* ABOUT THIS TASK: A faithful copy of all the data is the goal; omit the pictures.

* INFORMATION PROVIDED:
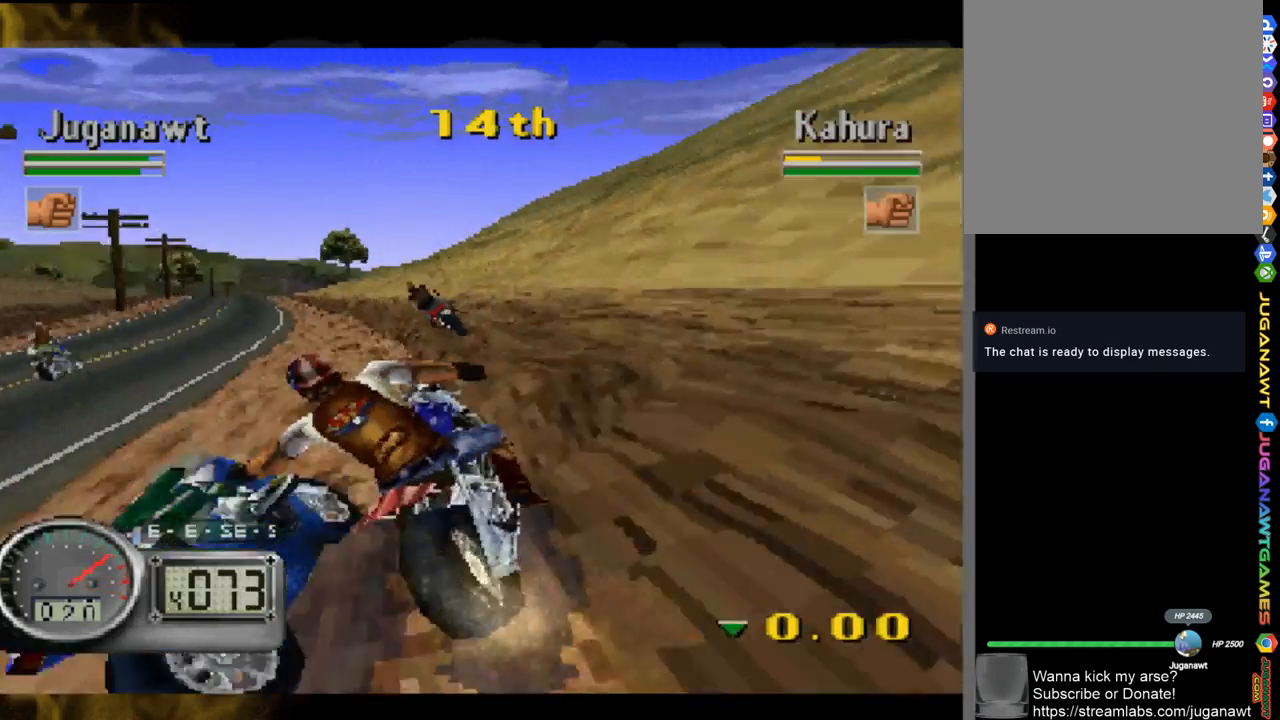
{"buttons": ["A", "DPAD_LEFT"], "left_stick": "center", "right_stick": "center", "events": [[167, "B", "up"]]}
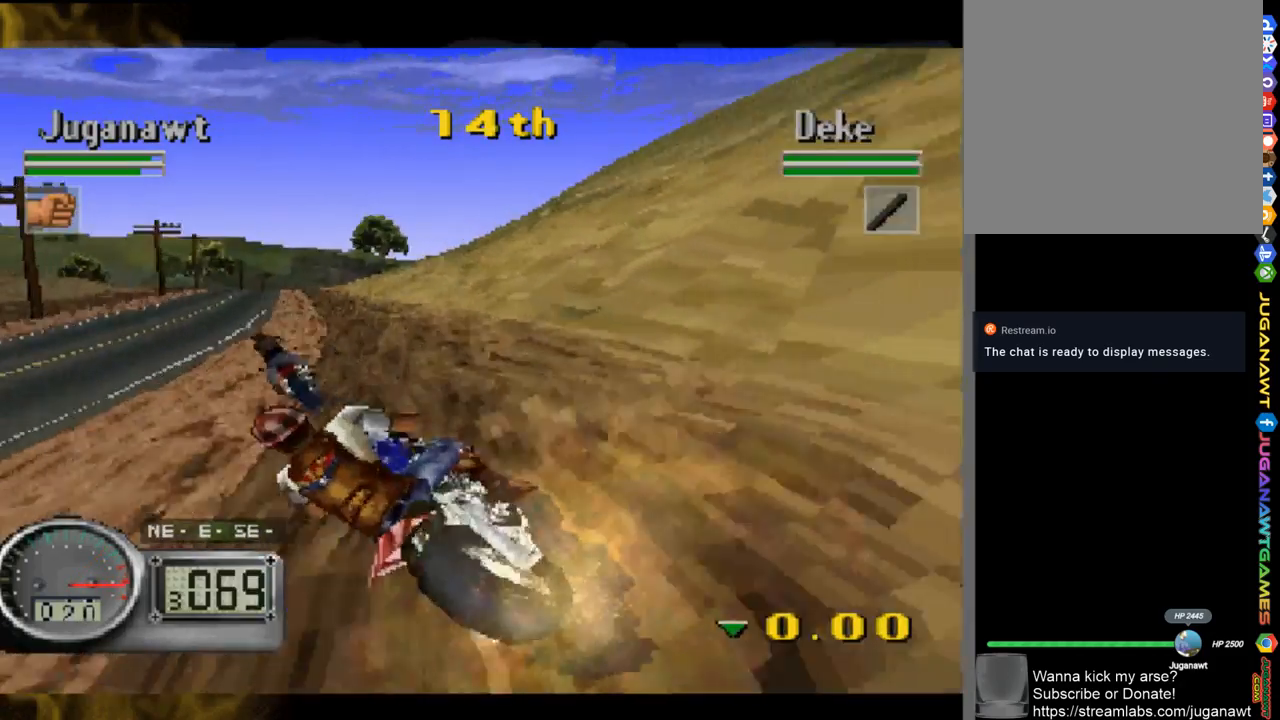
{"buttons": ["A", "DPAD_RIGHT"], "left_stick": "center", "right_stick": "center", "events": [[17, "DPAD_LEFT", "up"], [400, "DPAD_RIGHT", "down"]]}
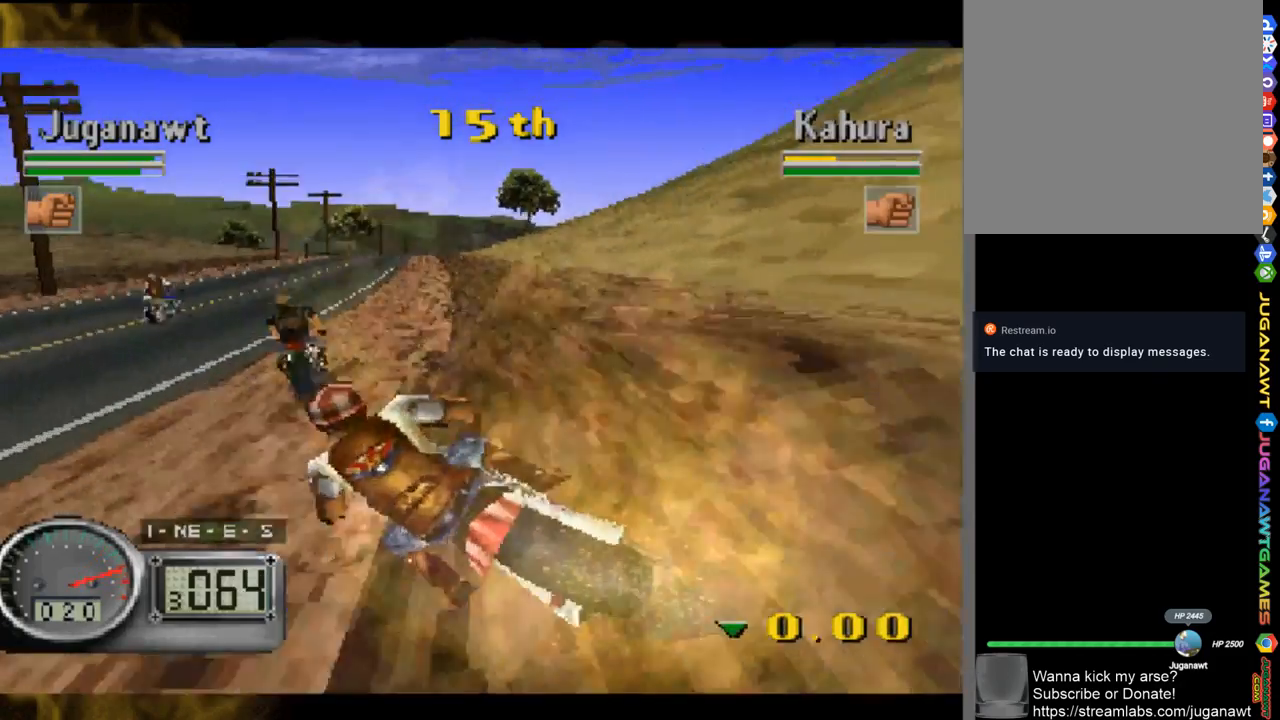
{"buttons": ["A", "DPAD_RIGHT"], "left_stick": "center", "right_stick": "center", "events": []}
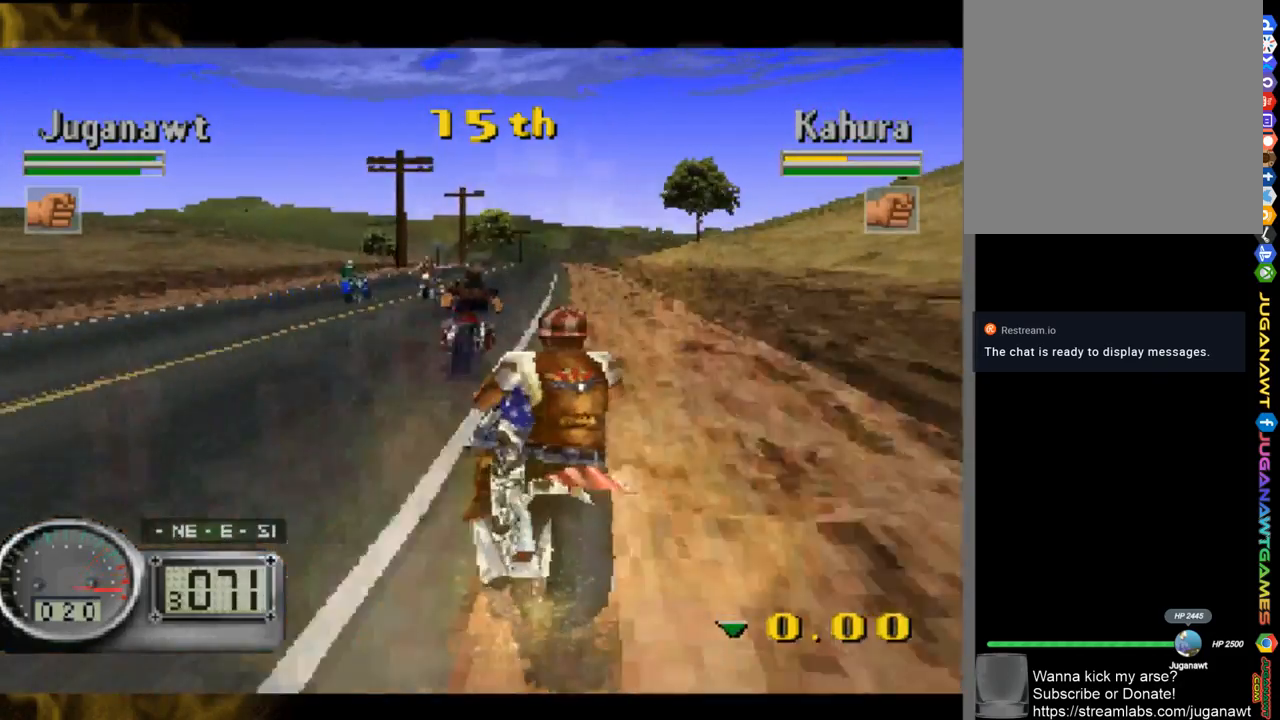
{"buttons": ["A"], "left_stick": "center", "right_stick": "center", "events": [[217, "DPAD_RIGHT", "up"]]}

* EXPECTED ANSWER:
{"buttons": ["A", "DPAD_LEFT"], "left_stick": "center", "right_stick": "center", "events": [[167, "B", "up"]]}
{"buttons": ["A", "DPAD_RIGHT"], "left_stick": "center", "right_stick": "center", "events": [[17, "DPAD_LEFT", "up"], [400, "DPAD_RIGHT", "down"]]}
{"buttons": ["A", "DPAD_RIGHT"], "left_stick": "center", "right_stick": "center", "events": []}
{"buttons": ["A"], "left_stick": "center", "right_stick": "center", "events": [[217, "DPAD_RIGHT", "up"]]}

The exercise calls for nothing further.